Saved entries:

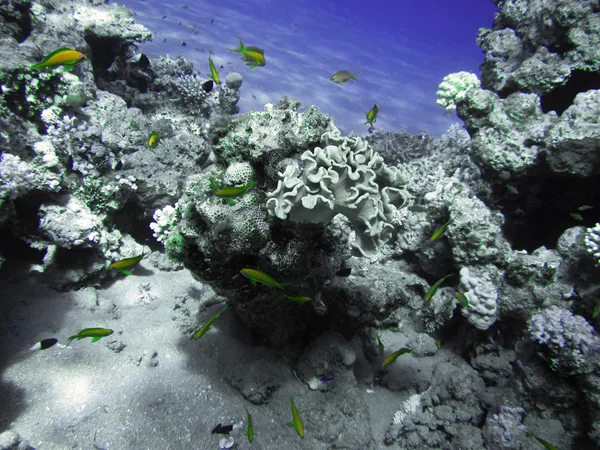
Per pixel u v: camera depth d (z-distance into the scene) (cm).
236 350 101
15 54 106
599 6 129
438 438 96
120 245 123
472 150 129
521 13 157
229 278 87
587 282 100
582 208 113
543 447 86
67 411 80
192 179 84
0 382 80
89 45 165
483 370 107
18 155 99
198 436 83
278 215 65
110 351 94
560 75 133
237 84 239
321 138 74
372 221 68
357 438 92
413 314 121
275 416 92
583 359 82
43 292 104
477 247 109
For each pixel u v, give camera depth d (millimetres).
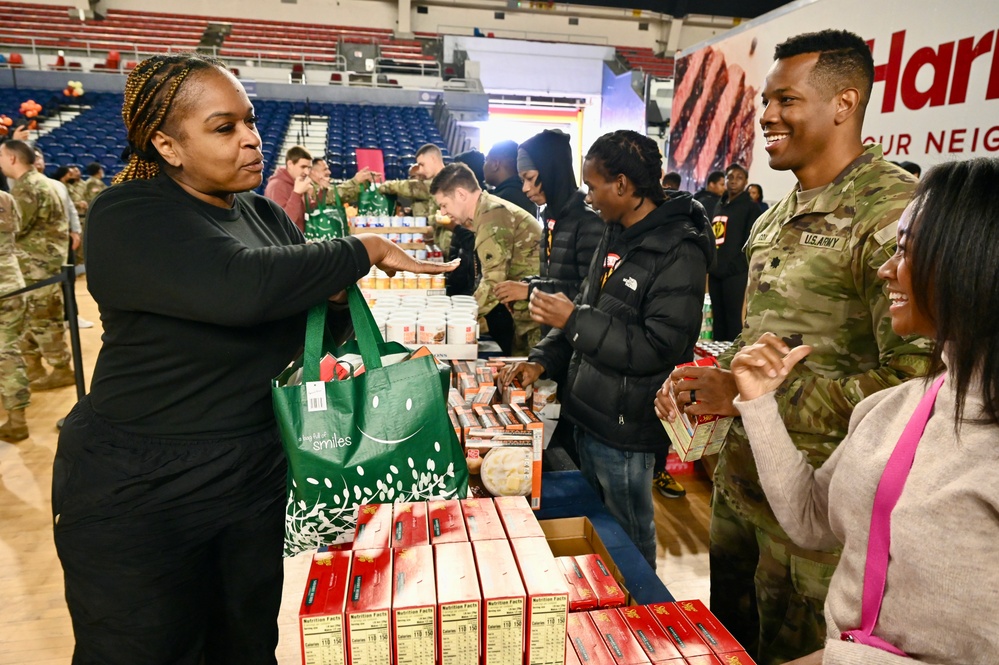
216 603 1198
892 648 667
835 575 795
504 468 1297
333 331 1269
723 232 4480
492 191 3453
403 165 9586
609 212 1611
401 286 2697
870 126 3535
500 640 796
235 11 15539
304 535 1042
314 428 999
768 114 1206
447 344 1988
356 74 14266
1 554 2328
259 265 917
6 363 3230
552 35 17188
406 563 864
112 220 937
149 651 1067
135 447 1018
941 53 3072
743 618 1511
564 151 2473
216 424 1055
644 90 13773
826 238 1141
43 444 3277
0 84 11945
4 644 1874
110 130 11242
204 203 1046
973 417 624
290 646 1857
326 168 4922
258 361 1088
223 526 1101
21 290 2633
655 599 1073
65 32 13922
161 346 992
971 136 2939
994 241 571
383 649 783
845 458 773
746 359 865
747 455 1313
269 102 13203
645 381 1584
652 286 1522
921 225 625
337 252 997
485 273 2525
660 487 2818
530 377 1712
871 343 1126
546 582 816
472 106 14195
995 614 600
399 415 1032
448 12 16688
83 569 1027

* ASSIGNED TASK *
Each record should be written out exactly, and each image should be omitted.

* EXERCISE SOLUTION *
Per pixel u v: camera depth d (z-distance into the scene) (cm).
236 350 101
15 54 106
599 6 129
438 438 96
120 245 123
472 150 129
521 13 157
229 278 87
587 282 100
582 208 113
543 447 86
67 411 80
192 179 84
0 382 80
89 45 165
483 370 107
18 155 99
198 436 83
278 215 65
110 351 94
560 75 133
237 84 239
321 138 74
372 221 68
357 438 92
413 314 121
275 416 92
583 359 82
43 292 104
477 247 109
For each pixel u v, give camera depth d (millimetres).
216 603 1198
892 648 667
835 575 795
504 468 1297
333 331 1269
723 232 4480
492 191 3453
403 165 9586
609 212 1611
401 286 2697
870 126 3535
500 640 796
235 11 15539
304 535 1042
314 428 999
768 114 1206
447 344 1988
356 74 14266
1 554 2328
259 265 917
6 363 3230
552 35 17188
406 563 864
112 220 937
149 651 1067
135 447 1018
941 53 3072
743 618 1511
564 151 2473
216 424 1055
644 90 13773
826 238 1141
43 444 3277
0 84 11945
4 644 1874
110 130 11242
204 203 1046
973 417 624
290 646 1857
326 168 4922
258 361 1088
223 526 1101
21 290 2633
655 599 1073
65 32 13922
161 346 992
971 136 2939
994 241 571
383 649 783
845 458 773
746 359 865
747 455 1313
269 102 13203
645 381 1584
652 286 1522
921 225 625
337 252 997
485 273 2525
660 487 2818
530 377 1712
871 343 1126
546 582 816
472 106 14195
995 614 600
399 415 1032
448 12 16688
83 569 1027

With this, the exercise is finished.